Since miRNAs modulate the expression of protein-coding genes at the post-transcription level, many studies on the expression and the function of miRNAs were reported. It was reported that the expression levels of hsa-miR-214-5p were increased in B cell lymphoma with better prognosis [
25] and liver cirrhosis [
26], but decreased in hepatocellular carcinoma [
27]. The expression of hsa-miR-7-5p inhibits melanoma cell migration [
28], and the decreased expression levels of hsa-miR-7-5p in follicular thyroid cancer were thought to be a reliable marker [
29]. The expression levels of hsa-miR-7-5p were increased in dental pulp stem cells [
30]. The altered expression levels of hsa-miR-7-5p were also reported in breast cancer and glioblastoma [
31‐
33]. Thus, the altered expression patterns and the function of hsa-miR-214-5p and hsa-miR-7-5p have been reported. The target genes of the two miRNAs were predicted. Although many genes were predicted, some predicted genes, including
SMAD4 and
BLOC1S4, are known to be involved in the pathogenesis of ILD. However, further functional studies on these miRNAs would be expected to provide better understanding of the roles of these miRNA for the pathogenesis of RA-ILD.

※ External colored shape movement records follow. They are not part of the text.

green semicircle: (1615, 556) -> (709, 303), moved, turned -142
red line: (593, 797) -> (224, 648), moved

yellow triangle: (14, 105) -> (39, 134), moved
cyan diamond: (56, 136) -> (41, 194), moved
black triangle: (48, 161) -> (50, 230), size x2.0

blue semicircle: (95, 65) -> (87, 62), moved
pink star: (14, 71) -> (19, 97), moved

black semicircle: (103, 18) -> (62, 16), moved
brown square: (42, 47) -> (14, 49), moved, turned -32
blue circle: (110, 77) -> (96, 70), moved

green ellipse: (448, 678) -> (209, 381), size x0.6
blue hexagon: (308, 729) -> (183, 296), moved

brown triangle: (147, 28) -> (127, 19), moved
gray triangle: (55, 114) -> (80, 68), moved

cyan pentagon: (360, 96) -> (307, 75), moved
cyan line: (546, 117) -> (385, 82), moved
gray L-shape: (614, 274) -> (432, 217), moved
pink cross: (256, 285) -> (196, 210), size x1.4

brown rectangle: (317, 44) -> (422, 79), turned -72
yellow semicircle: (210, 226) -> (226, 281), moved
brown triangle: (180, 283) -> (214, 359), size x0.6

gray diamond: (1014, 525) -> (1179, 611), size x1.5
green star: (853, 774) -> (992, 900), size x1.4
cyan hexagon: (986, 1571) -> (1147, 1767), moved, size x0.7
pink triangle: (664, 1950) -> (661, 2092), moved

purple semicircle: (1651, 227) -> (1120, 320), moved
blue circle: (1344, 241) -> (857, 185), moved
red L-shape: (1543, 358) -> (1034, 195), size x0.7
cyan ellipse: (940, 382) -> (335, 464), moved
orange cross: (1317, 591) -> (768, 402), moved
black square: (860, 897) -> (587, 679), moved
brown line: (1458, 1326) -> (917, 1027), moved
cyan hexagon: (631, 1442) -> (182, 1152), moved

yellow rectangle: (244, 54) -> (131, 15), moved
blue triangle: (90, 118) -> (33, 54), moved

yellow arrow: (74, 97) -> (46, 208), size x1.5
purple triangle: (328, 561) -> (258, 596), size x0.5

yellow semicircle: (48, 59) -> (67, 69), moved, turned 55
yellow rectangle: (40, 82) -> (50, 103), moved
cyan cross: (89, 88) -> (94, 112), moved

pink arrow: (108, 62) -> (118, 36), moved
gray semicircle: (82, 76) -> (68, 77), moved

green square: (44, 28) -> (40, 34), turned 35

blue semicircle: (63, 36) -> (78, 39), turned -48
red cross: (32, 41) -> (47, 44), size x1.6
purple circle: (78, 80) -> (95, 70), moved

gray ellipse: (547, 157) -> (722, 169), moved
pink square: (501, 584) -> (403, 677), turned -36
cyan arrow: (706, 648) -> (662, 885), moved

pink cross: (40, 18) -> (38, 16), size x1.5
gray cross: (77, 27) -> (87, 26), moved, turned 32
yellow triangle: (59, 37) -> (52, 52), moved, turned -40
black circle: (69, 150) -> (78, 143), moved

Because of the limited sample size, the validation of miRNA profiles should be performed in future independent work. For the practical applications of miRNA biomarkers for RA-ILD, the expression patterns of all miRNAs should be comprehensively investigated. Therefore, further large-scale miRNA profiling using next generation sequencer could be expected.
Acknowledgements
We thank Ms. Mayumi Yokoyama and Ms. Tomomi Hanawa (Clinical Research Center for Allergy and Rheumatology, Sagamihara Hospital) for secretarial assistance.
Competing interests
HF has the following conflicts, and the following funders are supported wholly or in part by the indicated pharmaceutical companies; Mitsui Sumitomo Insurance Welfare Foundation was established by Mitsui Sumitomo Insurance Co., Ltd, the Daiwa Securities Health Foundation was established by Daiwa Securities Group Inc., the Takeda Science Foundation is supported by an endowment from Takeda Pharmaceutical Company, the Nakatomi Foundation was established by Hisamitsu Pharmaceutical Co., Inc., and the Japan Research Foundation for Clinical Pharmacology is run by Daiichi Sankyo. HF received honoraria from Ajinomoto Co., Inc., Ayumi Pharmaceutical Corporation, Daiichi Sankyo Co., Ltd., Dainippon Sumitomo Pharma Co., Ltd., Pfizer Japan Inc., Luminex Corporation, and Takeda Pharmaceutical Company. NT is supported by SENSHIN Medical Research Foundation, which is supported by an endowment from Mitsubishi Tanabe Pharma Corporation, and received honoraria from Asahi Kasei Corporation, Eisai Co., Ltd., Daiichi Sankyo Co., Ltd. ST was supported by research grants from pharmaceutical companies: Abbott Japan Co., Ltd., Astellas Pharma Inc., Chugai Pharmaceutical Co., Ltd., Eisai Co., Ltd., Mitsubishi Tanabe Pharma Corporation, Merck Sharp and Dohme Inc., Pfizer Japan Inc., Takeda Pharmaceutical Company Limited, Teijin Pharma Limited. ST received honoraria from Pfizer Japan Inc, Mitsubishi Tanabe Pharma Corporation, Ono Pharmaceutical Co., Ltd., Chugai Pharmaceutical Co., Ltd., AbbVie GK., Astellas Pharma Inc., Asahi Kasei Pharma Corporation. The other authors declare no financial or commercial conflict of interest.